Plain-text engineering files
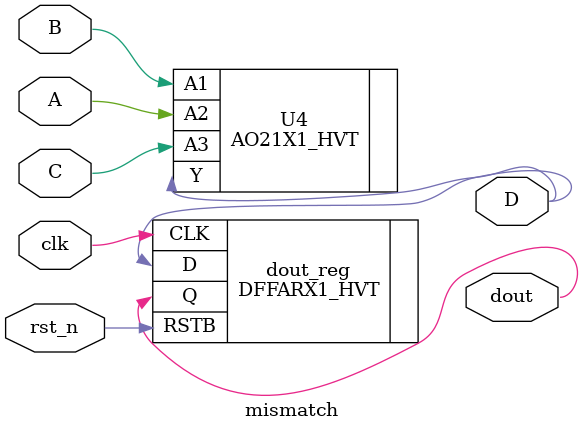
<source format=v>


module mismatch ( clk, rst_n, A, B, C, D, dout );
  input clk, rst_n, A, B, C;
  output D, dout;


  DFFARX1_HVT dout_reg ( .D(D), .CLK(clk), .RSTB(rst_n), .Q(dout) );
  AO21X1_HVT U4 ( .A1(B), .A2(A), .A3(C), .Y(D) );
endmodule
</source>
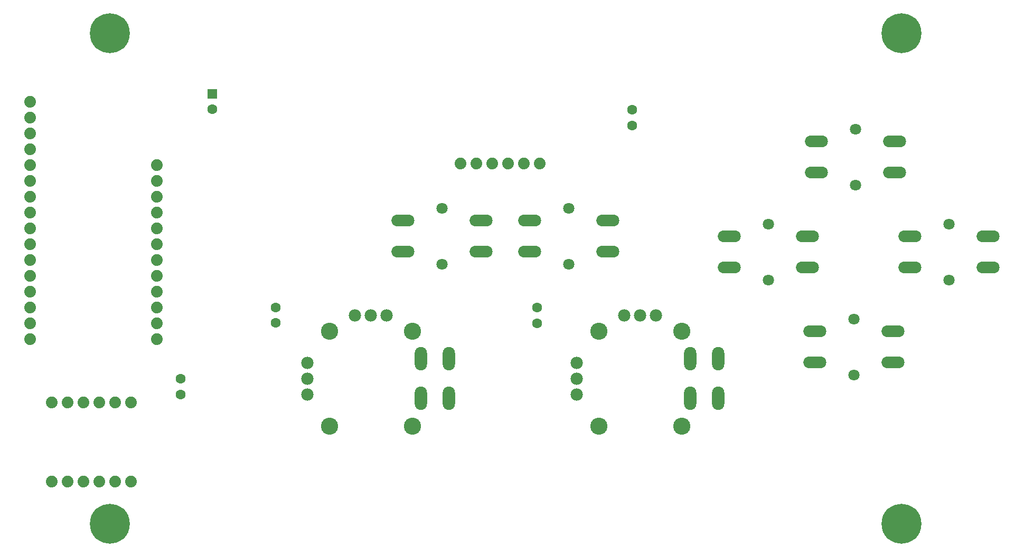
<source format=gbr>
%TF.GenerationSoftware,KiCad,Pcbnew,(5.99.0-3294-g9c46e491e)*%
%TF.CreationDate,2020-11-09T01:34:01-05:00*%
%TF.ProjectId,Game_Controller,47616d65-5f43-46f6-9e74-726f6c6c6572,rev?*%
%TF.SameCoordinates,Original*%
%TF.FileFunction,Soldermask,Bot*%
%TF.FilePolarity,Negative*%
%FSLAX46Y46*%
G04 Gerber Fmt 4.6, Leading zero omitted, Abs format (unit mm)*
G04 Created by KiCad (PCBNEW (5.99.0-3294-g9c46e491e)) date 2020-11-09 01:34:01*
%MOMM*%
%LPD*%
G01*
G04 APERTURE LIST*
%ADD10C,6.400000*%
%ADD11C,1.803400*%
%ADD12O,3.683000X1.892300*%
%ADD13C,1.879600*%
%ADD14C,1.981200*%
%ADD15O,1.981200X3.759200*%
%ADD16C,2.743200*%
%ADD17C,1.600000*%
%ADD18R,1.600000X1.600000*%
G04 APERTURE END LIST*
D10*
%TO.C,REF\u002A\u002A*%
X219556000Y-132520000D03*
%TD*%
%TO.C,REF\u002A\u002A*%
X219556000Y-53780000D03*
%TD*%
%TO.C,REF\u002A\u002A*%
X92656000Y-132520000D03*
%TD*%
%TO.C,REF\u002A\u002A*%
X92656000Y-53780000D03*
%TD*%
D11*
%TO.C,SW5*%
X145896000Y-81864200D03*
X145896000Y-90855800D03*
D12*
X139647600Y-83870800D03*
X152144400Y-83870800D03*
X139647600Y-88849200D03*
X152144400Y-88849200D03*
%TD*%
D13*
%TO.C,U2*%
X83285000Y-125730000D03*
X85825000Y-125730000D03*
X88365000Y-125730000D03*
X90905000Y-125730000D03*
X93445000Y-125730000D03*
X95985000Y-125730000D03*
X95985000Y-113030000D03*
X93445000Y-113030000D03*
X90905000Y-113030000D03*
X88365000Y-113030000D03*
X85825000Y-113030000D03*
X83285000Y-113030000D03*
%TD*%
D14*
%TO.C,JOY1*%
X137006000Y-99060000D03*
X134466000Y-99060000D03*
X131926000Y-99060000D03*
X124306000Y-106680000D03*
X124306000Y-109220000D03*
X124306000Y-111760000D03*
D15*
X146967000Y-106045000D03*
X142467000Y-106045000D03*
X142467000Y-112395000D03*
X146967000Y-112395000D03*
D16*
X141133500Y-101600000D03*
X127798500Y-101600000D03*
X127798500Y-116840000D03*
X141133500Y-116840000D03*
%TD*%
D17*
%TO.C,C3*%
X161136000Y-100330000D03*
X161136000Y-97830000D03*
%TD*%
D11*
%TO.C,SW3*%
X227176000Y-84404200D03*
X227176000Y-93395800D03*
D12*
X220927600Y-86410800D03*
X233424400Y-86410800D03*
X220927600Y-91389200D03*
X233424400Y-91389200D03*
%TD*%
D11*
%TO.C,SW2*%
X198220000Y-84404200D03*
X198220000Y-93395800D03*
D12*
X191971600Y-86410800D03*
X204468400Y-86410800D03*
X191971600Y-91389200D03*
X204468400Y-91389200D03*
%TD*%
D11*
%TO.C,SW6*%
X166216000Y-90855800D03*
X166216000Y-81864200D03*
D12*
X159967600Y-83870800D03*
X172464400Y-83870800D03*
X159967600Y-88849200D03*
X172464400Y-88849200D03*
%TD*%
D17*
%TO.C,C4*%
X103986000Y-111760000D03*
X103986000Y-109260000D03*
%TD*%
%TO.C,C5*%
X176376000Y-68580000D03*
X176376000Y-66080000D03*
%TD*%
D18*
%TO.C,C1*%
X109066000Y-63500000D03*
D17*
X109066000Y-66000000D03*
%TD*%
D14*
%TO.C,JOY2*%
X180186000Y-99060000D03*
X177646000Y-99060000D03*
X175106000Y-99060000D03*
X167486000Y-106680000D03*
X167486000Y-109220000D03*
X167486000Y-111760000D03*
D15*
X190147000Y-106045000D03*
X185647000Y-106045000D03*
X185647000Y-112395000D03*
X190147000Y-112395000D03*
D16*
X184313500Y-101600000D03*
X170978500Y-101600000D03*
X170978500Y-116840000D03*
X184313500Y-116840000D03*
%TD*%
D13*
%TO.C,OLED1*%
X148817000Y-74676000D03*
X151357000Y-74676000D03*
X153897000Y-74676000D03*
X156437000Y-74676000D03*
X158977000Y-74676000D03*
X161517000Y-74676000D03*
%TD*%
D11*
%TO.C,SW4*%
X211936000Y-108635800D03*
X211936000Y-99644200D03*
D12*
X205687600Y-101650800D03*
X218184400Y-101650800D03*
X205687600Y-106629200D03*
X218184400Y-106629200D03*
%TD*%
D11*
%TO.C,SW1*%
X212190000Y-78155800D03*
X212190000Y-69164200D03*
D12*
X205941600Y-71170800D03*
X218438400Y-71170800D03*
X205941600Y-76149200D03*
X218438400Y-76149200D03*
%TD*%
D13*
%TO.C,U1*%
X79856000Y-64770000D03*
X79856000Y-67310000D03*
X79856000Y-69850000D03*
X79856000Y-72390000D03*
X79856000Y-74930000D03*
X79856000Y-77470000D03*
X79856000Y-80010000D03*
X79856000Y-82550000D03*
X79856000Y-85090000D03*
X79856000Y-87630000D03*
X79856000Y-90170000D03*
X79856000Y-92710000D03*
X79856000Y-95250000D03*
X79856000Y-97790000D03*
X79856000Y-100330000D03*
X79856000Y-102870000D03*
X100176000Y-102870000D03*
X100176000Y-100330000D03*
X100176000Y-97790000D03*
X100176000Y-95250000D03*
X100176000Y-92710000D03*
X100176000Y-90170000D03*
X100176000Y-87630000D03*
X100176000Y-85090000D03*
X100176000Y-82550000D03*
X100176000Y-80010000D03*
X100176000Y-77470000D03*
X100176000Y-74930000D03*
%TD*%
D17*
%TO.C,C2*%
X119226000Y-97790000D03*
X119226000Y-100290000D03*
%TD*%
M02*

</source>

> [What needs to be done] From the entries above, print the lines beginning at the one with "X79856000Y-67310000D03*" and stopping after the one with "X100176000Y-97790000D03*", exactly as written and with nothing else.

> [Answer to this task]
X79856000Y-67310000D03*
X79856000Y-69850000D03*
X79856000Y-72390000D03*
X79856000Y-74930000D03*
X79856000Y-77470000D03*
X79856000Y-80010000D03*
X79856000Y-82550000D03*
X79856000Y-85090000D03*
X79856000Y-87630000D03*
X79856000Y-90170000D03*
X79856000Y-92710000D03*
X79856000Y-95250000D03*
X79856000Y-97790000D03*
X79856000Y-100330000D03*
X79856000Y-102870000D03*
X100176000Y-102870000D03*
X100176000Y-100330000D03*
X100176000Y-97790000D03*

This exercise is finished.